A set of targets would be good. WhT questions would we need to answer?

That’s super tough to answer before anyone even knows what you’re trying to do!

I don’t think anyone would be looking for a full specification, but writing out how it would affect users would really help. If you’re able to explain how it looks for users, the rest is implementation details. The first thing is to just describe, as clearly as possible, how users would work with it. As a decent guide, maybe look at the user guide and write doc at that level and it should suffice.

For example:

  • Are you trying to add a new Stan type? If so, what does the declaration look like and why?

  • Is there a way to construct it after declaration? Why or why not?

  • what operations need to be defined? Or what’s the minimal set of operations needed?
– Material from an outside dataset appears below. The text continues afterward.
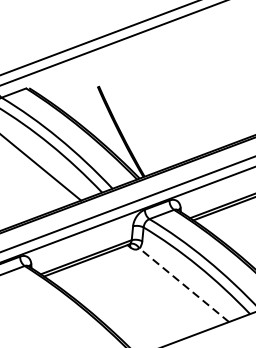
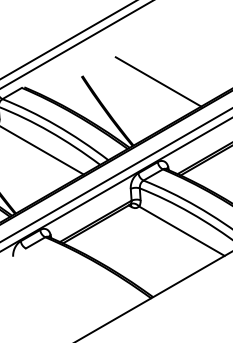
line: (185, 107) -> (158, 81), added
line: (183, 285) -> (181, 231), dashed -> solid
Btw, I should have mentioned that this isn’t a requirement. If you wrote a well speced issue and a set of pull requests that implemented it cleanly and it’s really easy to read, you don’t actually need to make a proposal at all! You’d still need the user-facing doc that I mentioned.

If you just wanted to implement it at the math library without it being part of the language, then it’s even easier. If you can fit within the API that’s already there, just show it’s better. If it’s different, but better, that’s great if it has good design, good coding, and doesn’t add too much technical debt. Of course, that’s much harder to do in a vacuum, but it can be done that way.